Die ROMONTA in Amsdorf – weltgrößter Hersteller von Montanwachs mit 400 Beschäftigten – bildet das wirtschaftliche Rückgrat der Region. Seit der Übernahme durch GETEC im Jahr 2020 investiert das Unternehmen kräftig in grüne Technologien: Ein Ersatzbrennstoffkraftwerk im Wert von 80 bis 90 Millionen Euro reduziert den CO₂-Ausstoß und eröffnet neue Geschäftsfelder. Mittelständische Betriebe aus Metallbau, Holzverarbeitung, Maschinenbau und Fahrzeugtechnik prägen das vielfältige Wirtschaftsbild. Der Masterplan Strukturwandel fördert Investitionen in erneuerbare Energien, Tourismus und Infrastruktur – so gestaltet das Seegebiet seinen Wandel nachhaltig und zukunftsorientiert.

Bildung und Ausbildung

Die Berufsbildenden Schulen Mansfeld-Südharz (BbS-MSH) formen Fachkräfte für duale und technische Berufe – maßgeschneidert auf die regionalen Branchen Metallbau, Holzbearbeitung, Elektrotechnik und Logistik.

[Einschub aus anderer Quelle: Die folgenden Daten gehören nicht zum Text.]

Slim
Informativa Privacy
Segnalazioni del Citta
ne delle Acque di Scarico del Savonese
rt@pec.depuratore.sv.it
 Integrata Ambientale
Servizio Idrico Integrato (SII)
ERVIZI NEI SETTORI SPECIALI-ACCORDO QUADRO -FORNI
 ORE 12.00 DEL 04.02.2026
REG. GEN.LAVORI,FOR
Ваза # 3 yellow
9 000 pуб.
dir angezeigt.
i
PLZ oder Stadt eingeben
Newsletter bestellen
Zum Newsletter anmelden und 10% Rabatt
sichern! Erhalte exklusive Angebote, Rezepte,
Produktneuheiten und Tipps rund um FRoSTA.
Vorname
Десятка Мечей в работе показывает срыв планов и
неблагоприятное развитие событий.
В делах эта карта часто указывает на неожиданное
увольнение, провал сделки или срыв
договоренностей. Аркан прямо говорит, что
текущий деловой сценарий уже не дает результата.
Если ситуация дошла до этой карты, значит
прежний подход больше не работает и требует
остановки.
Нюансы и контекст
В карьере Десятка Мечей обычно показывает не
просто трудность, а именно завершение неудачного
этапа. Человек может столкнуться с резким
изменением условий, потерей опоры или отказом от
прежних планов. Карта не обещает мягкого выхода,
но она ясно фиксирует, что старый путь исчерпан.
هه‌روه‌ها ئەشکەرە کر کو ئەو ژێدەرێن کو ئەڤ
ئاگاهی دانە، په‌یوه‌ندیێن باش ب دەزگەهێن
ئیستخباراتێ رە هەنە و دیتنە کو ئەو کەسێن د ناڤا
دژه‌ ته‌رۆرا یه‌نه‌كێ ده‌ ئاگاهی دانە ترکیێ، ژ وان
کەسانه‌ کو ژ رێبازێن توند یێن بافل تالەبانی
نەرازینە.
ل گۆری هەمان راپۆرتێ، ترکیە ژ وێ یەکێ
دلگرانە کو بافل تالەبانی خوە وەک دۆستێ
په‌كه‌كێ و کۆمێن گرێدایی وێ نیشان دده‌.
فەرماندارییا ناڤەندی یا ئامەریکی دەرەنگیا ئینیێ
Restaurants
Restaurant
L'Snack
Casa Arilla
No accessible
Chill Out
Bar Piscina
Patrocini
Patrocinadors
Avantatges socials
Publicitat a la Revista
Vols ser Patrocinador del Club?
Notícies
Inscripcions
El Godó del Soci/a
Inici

Der Ausbildungsatlas des Landkreises verzeichnet über 50 Ausbildungsbetriebe und Einrichtungen, die jungen Menschen den Weg ebnen. Die duale Ausbildung verbindet lebendige Praxiserfahrung mit fundierter beruflicher Theorie und öffnet so stabile Türen in die Zukunft. Wer hier lernt, bleibt – das ist das Erfolgsrezept der Region.

Infrastruktur und Verkehr

Die Bundesstraße 80 und die Bahnstrecke Halle–Hannover durchziehen das Seegebiet und knüpfen es direkt an die pulsierenden Wirtschaftszentren Mitteldeutschlands an. Halle liegt nur 17 Kilometer entfernt, Eisleben 12 Kilometer – eine perfekte Distanz für Pendler und Unternehmer, die das Beste aus zentraler Lage und ländlicher Lebensqualität suchen. Ab 2025 startet das innovative On-Demand-Verkehrssystem MSH_MOBIL und bringt frischen Wind in die Mobilität des ländlichen Raums. So verbinden sich gute Erreichbarkeit und starke lokale Vernetzung zu einem lebenswerten Ganzen.

Vielfalt und Zusammenhalt

Elf eigenständige Ortschaften – Amsdorf, Aseleben, Dederstedt, Erdeborn, Hornburg, Lüttchendorf, Neehausen, Röblingen am See, Seeburg, Stedten und Wansleben am See – bilden eine lebendige Gemeinschaft. Kirchen, Vereine, Verbände und Bürgerinitiativen prägen das kulturelle und soziale Miteinander. Der Segelverein, das Winzerfest in Höhnstedt – eines der größten Feste der Region – und Veranstaltungen an der Seepromenade bringen Leben und Freude in die Gemeinde. Ehrenamt und Zusammenhalt sind hier keine leeren Worte, sondern gelebte Wirklichkeit.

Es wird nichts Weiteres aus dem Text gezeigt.